In retrospect, he understands he couldn’t have been more wrong. His first real business, an online retailer of apparel, which he started with his two best friends, is what he calls a classic dot bomb, with too much time spent in “analysis paralysis” and too little time devoted to execution. “Trying to learn from this setback, I realized I was at my best when I ignored the business school obsession with precision.”
Meanwhile, he noticed that the entrepreneurs he admired most — from Andrew Carnegie to Richard Branson to his grandfather — were known for pulling the trigger quickly in the absence of perfect information.

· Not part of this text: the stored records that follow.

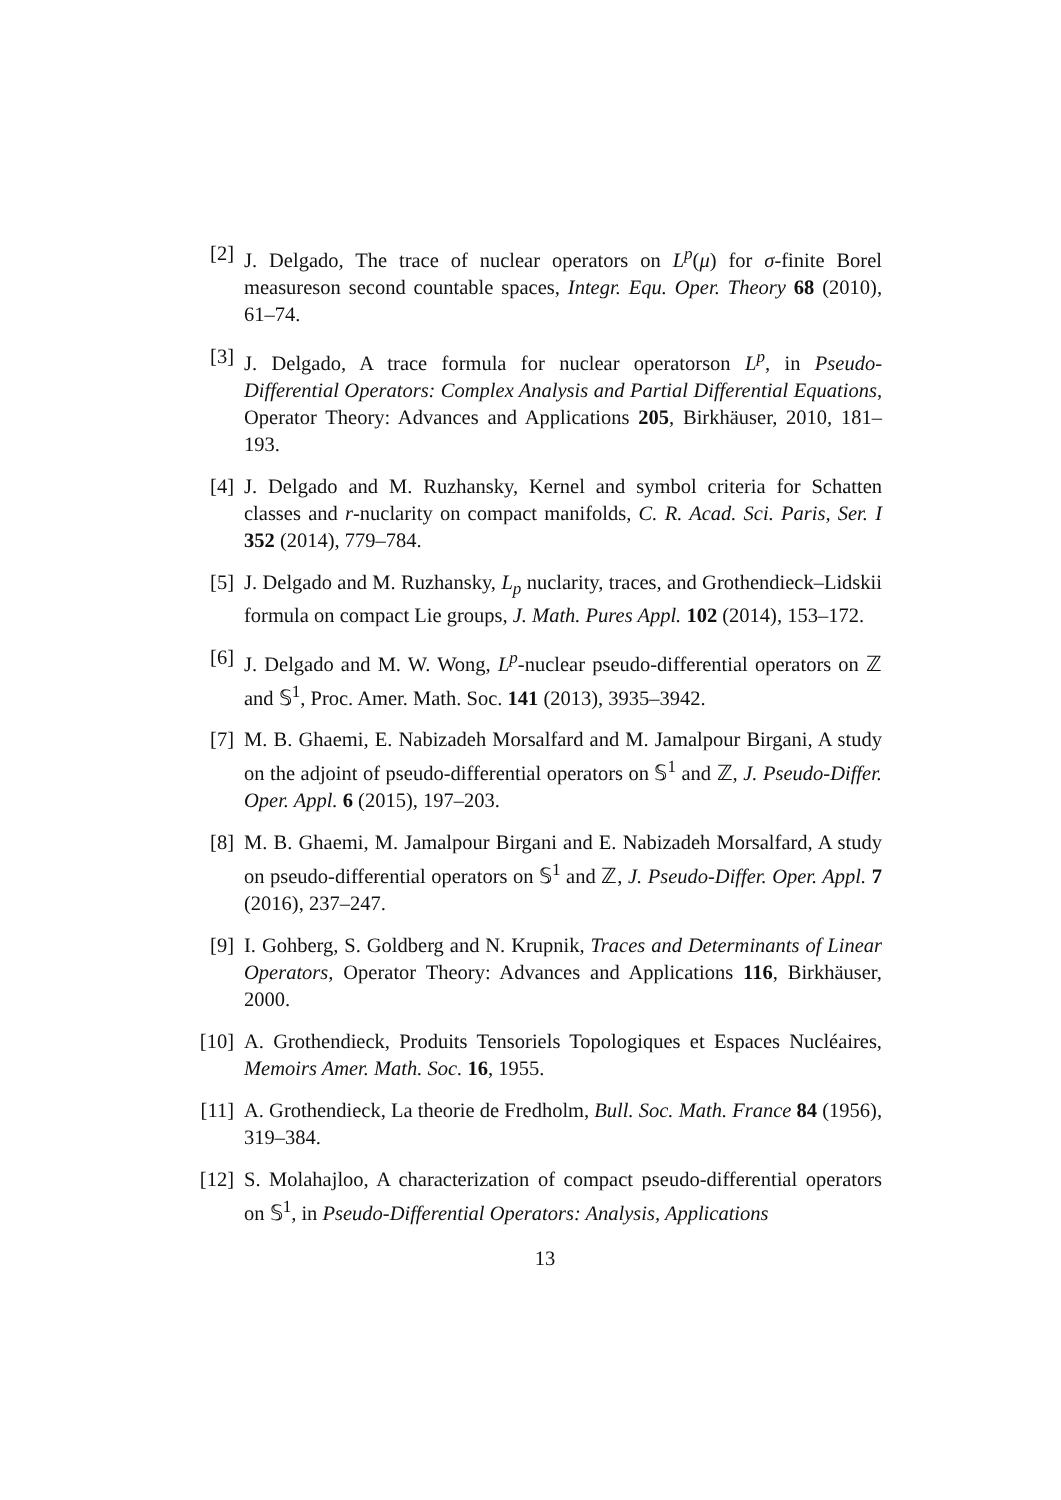[2] J. Delgado, The trace of nuclear operators on L<sup>p</sup>(μ) for σ-finite Borel measureson second countable spaces, Integr. Equ. Oper. Theory 68 (2010), 61–74.
[3] J. Delgado, A trace formula for nuclear operatorson L<sup>p</sup>, in Pseudo-Differential Operators: Complex Analysis and Partial Differential Equations, Operator Theory: Advances and Applications 205, Birkhäuser, 2010, 181–193.
[4] J. Delgado and M. Ruzhansky, Kernel and symbol criteria for Schatten classes and r-nuclarity on compact manifolds, C. R. Acad. Sci. Paris, Ser. I 352 (2014), 779–784.
[5] J. Delgado and M. Ruzhansky, L<sub>p</sub> nuclarity, traces, and Grothendieck–Lidskii formula on compact Lie groups, J. Math. Pures Appl. 102 (2014), 153–172.
[6] J. Delgado and M. W. Wong, L<sup>p</sup>-nuclear pseudo-differential operators on ℤ and 𝕊<sup>1</sup>, Proc. Amer. Math. Soc. 141 (2013), 3935–3942.
[7] M. B. Ghaemi, E. Nabizadeh Morsalfard and M. Jamalpour Birgani, A study on the adjoint of pseudo-differential operators on 𝕊<sup>1</sup> and ℤ, J. Pseudo-Differ. Oper. Appl. 6 (2015), 197–203.
[8] M. B. Ghaemi, M. Jamalpour Birgani and E. Nabizadeh Morsalfard, A study on pseudo-differential operators on 𝕊<sup>1</sup> and ℤ, J. Pseudo-Differ. Oper. Appl. 7 (2016), 237–247.
[9] I. Gohberg, S. Goldberg and N. Krupnik, Traces and Determinants of Linear Operators, Operator Theory: Advances and Applications 116, Birkhäuser, 2000.
[10] A. Grothendieck, Produits Tensoriels Topologiques et Espaces Nucléaires, Memoirs Amer. Math. Soc. 16, 1955.
[11] A. Grothendieck, La theorie de Fredholm, Bull. Soc. Math. France 84 (1956), 319–384.
[12] S. Molahajloo, A characterization of compact pseudo-differential operators on 𝕊<sup>1</sup>, in Pseudo-Differential Operators: Analysis, Applications
13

And so he pulled his own proverbial trigger and decided to live by a kind of mentality he best describes as, “Screw it — Just do it!”
“I found that in most areas, good is enough and making it perfect takes way too long. As a result, I began to seize opportunities faster, get more done in a day and strike gold more often.” Together with his partners, Paul and Wayne, Stein founded, grew and sold a Manhattan-based online advertising agency that was headquartered just two blocks from where his grandfather had worked for 50 years. “Indeed, even after my grandfather passed, it seems I remained magnetically drawn to him,” he says.
Since then, Stein and partner Paul have run several Internet companies. Their core business creates and markets — exclusively via the Internet — a range of health and beauty products. One of their other ventures, SportsMemorabilia.com, is a leading online retailer of sports collectibles.
With their companies headquartered on Lincoln Road and with a warehouse in the Design District, Stein and his partner currently employ 55 people in Miami with 40 others scattered around Pennsylvania, India and the Philippines. “It might sound cliché, but none of what we achieve would be remotely possible without the incredible talent and effort of our team.”
How he landed on the Key, however, is a whole other story, though not surprisingly one that also involves the Internet. Three years ago, Stein and his wife Jimena posted a simple ad for a one-week apartment swap, and as luck would have it, a family living in the Ocean Club responded. “We realized this place was almost too good to be true: a bi-cultural, bi-lingual paradise filled with laid-back, interesting people — all within striking distance of a vibrant city,” says Stein. “Plus we had a backyard where we could swim, run, kiteboard — or just relax on the beach.” The end result: Stein & Co. — his wife and three children: Jack, 6; Alec, 3; and 2-month-old Diego — have officially put down their roots in Key Biscayne.
As he reflects on what he calls his good fortune, Stein says he is standing on the shoulders of giants, including his wonderful family, friends, colleagues and mentors. “I’m particularly grateful to my beautiful wife and children who make it all worth it,” he says. “And, of course, special thanks to Craigslist and the Campiani family who responded to our posting — without them, we wouldn’t be here!”